Exercise brief:
Copy out the lines from the one with "Applications in 2026" to the one with "(2007?), Survey of the sky", including both of those lines, and leave out the pictures.

::::::::::

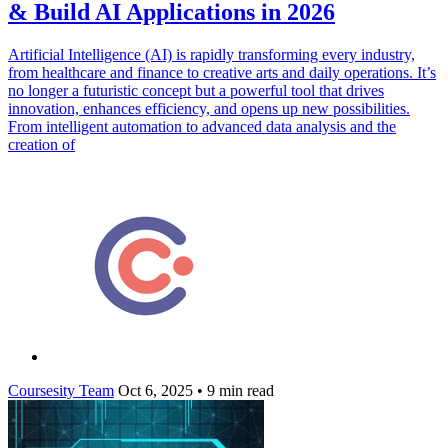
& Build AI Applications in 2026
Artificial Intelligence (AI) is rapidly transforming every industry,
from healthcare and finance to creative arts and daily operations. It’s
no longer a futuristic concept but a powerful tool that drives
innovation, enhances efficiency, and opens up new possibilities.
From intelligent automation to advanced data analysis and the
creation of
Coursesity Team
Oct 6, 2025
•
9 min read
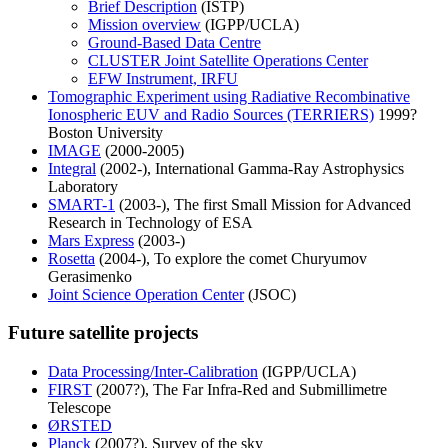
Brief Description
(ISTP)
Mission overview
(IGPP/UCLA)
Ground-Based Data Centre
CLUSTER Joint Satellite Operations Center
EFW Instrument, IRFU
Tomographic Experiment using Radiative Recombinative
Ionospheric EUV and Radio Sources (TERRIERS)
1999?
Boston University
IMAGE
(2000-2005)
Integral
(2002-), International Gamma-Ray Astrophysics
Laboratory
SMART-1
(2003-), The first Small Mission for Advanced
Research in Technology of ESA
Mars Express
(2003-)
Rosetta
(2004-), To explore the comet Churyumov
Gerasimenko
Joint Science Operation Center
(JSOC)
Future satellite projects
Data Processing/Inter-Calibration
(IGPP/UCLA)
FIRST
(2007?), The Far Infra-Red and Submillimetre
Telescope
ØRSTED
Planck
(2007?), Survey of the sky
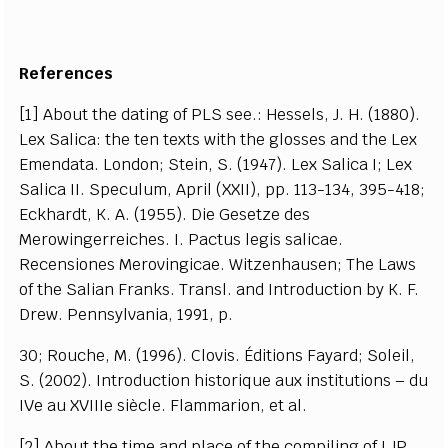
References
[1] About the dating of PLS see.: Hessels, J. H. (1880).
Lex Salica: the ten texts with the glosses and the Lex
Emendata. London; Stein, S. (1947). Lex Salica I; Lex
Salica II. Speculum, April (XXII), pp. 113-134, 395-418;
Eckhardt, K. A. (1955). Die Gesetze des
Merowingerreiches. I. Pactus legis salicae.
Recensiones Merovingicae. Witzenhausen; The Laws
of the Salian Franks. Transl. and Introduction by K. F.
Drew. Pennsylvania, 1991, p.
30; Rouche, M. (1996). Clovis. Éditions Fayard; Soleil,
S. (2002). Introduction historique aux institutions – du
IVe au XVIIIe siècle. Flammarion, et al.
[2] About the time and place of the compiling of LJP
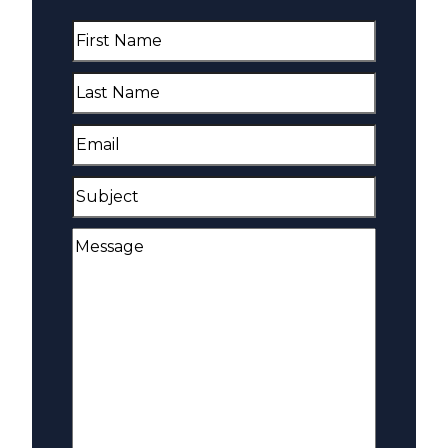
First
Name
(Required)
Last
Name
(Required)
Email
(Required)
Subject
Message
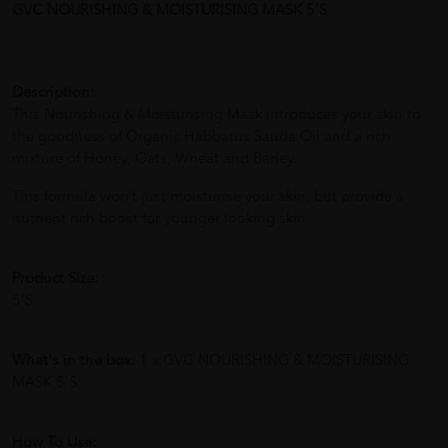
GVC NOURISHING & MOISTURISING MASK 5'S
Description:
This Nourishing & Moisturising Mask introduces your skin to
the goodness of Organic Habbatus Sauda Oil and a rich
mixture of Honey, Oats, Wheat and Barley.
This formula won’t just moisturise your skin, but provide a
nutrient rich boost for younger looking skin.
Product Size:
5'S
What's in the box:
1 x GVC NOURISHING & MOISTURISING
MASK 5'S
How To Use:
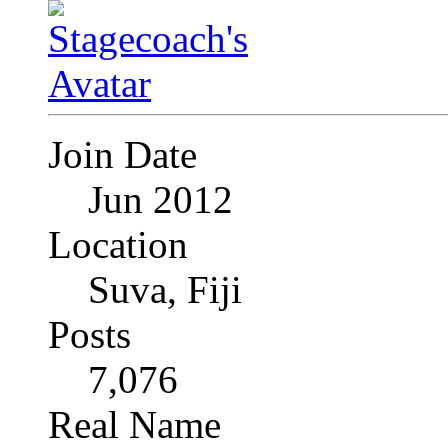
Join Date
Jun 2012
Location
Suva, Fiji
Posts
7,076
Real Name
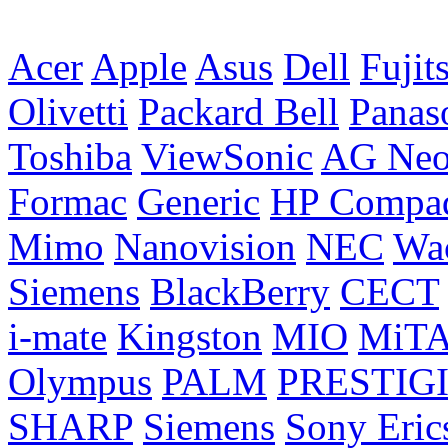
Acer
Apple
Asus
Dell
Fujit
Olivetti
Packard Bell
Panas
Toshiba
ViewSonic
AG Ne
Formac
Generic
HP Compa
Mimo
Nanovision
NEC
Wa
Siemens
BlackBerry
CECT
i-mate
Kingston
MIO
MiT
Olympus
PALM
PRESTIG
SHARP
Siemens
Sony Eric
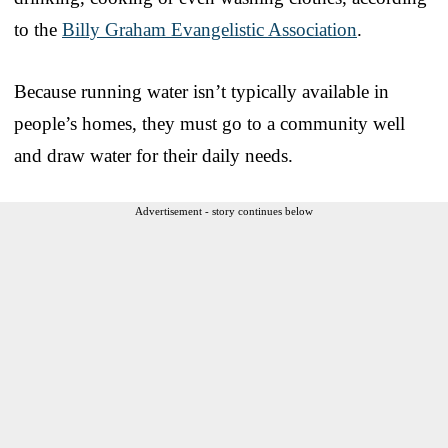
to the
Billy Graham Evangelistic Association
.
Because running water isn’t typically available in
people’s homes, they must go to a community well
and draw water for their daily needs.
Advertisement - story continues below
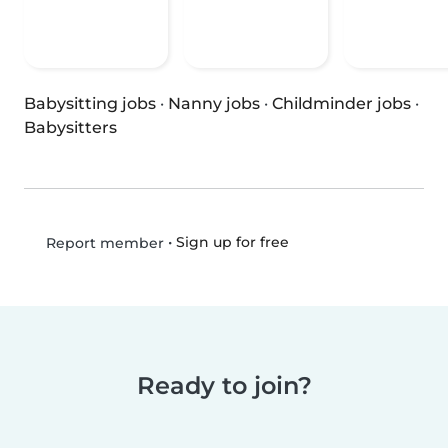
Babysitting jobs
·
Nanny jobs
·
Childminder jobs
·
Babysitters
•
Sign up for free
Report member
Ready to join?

::::::::::

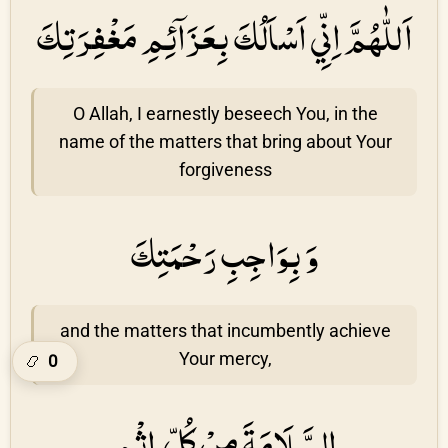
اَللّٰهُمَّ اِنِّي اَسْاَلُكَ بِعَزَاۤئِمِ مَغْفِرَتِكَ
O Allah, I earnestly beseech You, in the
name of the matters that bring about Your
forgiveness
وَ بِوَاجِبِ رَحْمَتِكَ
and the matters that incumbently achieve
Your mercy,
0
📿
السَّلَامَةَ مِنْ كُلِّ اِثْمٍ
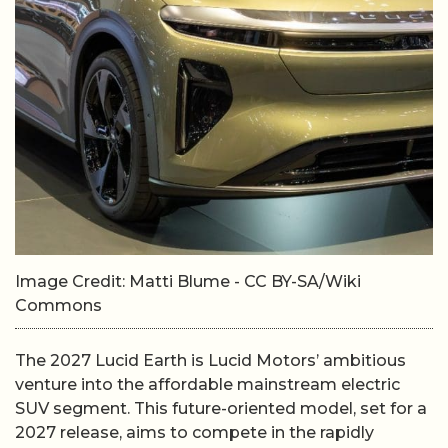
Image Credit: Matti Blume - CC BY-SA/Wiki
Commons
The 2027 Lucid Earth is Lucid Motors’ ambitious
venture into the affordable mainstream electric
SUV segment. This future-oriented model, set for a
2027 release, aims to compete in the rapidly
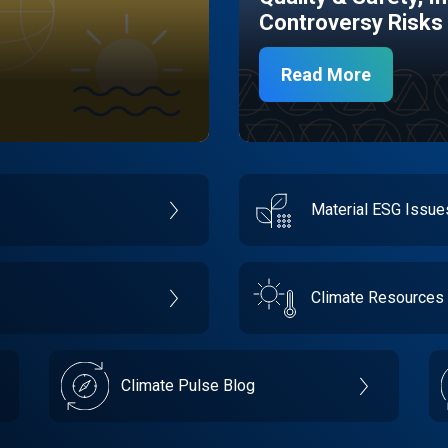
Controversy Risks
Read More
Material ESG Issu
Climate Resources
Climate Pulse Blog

::::::::::

Result of this exercise:
& Build AI Applications in 2026
Artificial Intelligence (AI) is rapidly transforming every industry,
from healthcare and finance to creative arts and daily operations. It’s
no longer a futuristic concept but a powerful tool that drives
innovation, enhances efficiency, and opens up new possibilities.
From intelligent automation to advanced data analysis and the
creation of
Coursesity Team
Oct 6, 2025
•
9 min read
Brief Description
(ISTP)
Mission overview
(IGPP/UCLA)
Ground-Based Data Centre
CLUSTER Joint Satellite Operations Center
EFW Instrument, IRFU
Tomographic Experiment using Radiative Recombinative
Ionospheric EUV and Radio Sources (TERRIERS)
1999?
Boston University
IMAGE
(2000-2005)
Integral
(2002-), International Gamma-Ray Astrophysics
Laboratory
SMART-1
(2003-), The first Small Mission for Advanced
Research in Technology of ESA
Mars Express
(2003-)
Rosetta
(2004-), To explore the comet Churyumov
Gerasimenko
Joint Science Operation Center
(JSOC)
Future satellite projects
Data Processing/Inter-Calibration
(IGPP/UCLA)
FIRST
(2007?), The Far Infra-Red and Submillimetre
Telescope
ØRSTED
Planck
(2007?), Survey of the sky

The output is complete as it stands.